La nécessité de la publicité des brevets découle encore du contrat intervenu entre l’inventeur et la société. Cette dernière n’interdit à ses membres l’exploitation immédiate d’une invention brevetée qu’en échange de la connaissance du moyen, du procédé de l’inventeur, du résultat nouveau qu’il a obtenu. C’est à ce point, qu’une description insuffisante ou de mauvaise foi est une cause de nullité pour le brevet.

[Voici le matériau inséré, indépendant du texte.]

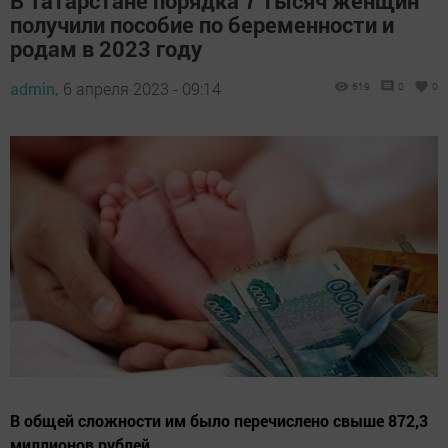
В Татарстане порядка 7 тысяч женщин
получили пособие по беременности и
родам в 2023 году
admin,
6 апреля 2023 - 09:14
619
0
0
В общей сложности им было перечислено свыше 872,3
миллионов рублей.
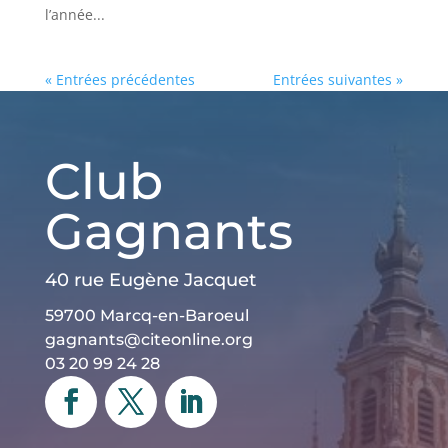
l’année...
« Entrées précédentes
Entrées suivantes »
Club
Gagnants
40 rue Eugène Jacquet
59700 Marcq-en-Baroeul
gagnants@citeonline.org
03 20 99 24 28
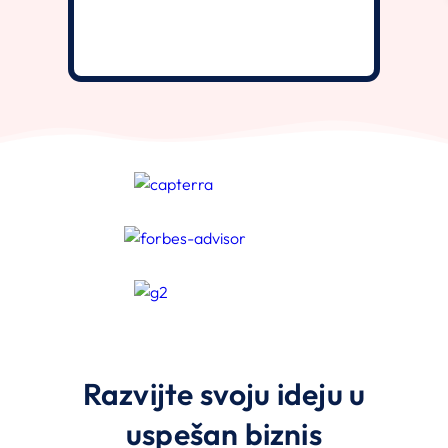
Razvijte svoju ideju u
uspešan biznis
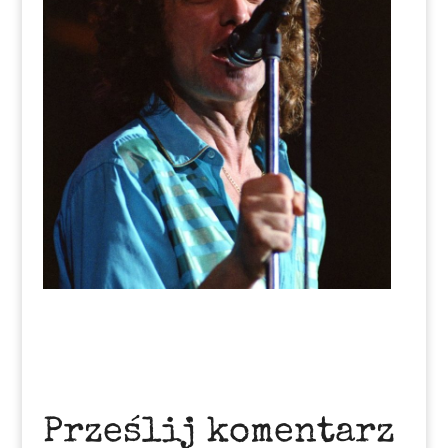
Prześlij komentarz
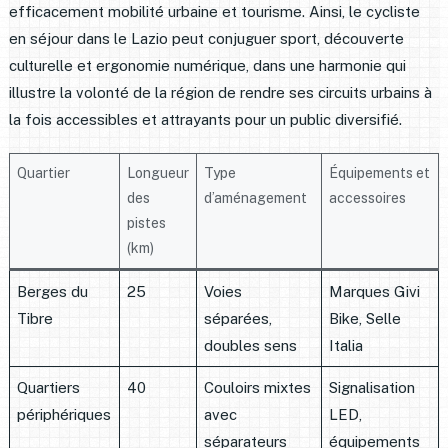
efficacement mobilité urbaine et tourisme. Ainsi, le cycliste
en séjour dans le Lazio peut conjuguer sport, découverte
culturelle et ergonomie numérique, dans une harmonie qui
illustre la volonté de la région de rendre ses circuits urbains à
la fois accessibles et attrayants pour un public diversifié.
Quartier
Longueur
Type
Équipements et
des
d’aménagement
accessoires
pistes
(km)
Berges du
25
Voies
Marques Givi
Tibre
séparées,
Bike, Selle
doubles sens
Italia
Quartiers
40
Couloirs mixtes
Signalisation
périphériques
avec
LED,
séparateurs
équipements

Au reste, la nécessité de la publicité a encore moins été contestée que le principe du non-examen préalable, car il est évident que le public doit connaître le privilége qu’il est tenu de respecter.

14. La section V de la loi du 5 juillet 1844 a réglé ce qui concerne la publicité. Cette publicité a lieu de plusieurs manières :

Les descriptions, dessins, échantillons et modèles des brevets délivrés, restent, jusqu’à l’expiration des brevets (art. 23), déposés au ministère de l’agriculture, du commerce et des travaux publics, où ils sont communiqués sans frais ni déplacement à toute réquisition. Après l’expiration du brevet, les originaux des descriptions et dessins sont déposés au Conservatoire des arts et métiers (art. 26).

La communication des brevets devient obligatoire dès que cet acte a été signé par le directeur du commerce intérieur (ou par le chef de bureau) délégué à cet effet par le ministre, ce qui a lieu environ trois à quatre semaines après le dépôt à la préfecture. Toutefois, les brevets de perfectionnement ou d’addition demandés dans la première année du brevet principal par une personne autre que l’inventeur, devant rester cachetés jusqu’à l’expiration de cette première année (art. 18), leur communication s’en trouve retardée.

Toute personne peut demander des copies des descriptions et des dessins déposés au ministère. Ces copies ne peuvent se faire que par les soins de l’administration, et sont délivrées aux prix de 25 fr. pour les descriptions et d’une somme proportionnelle pour les dessins.

15. Une publicité plus grande est réservée aux

  1. Il est regrettable que le 1er volume de la Description des brevets d’invention pris sous le régime de la loi de 1791, ne renferme pas le second rapport de Eude.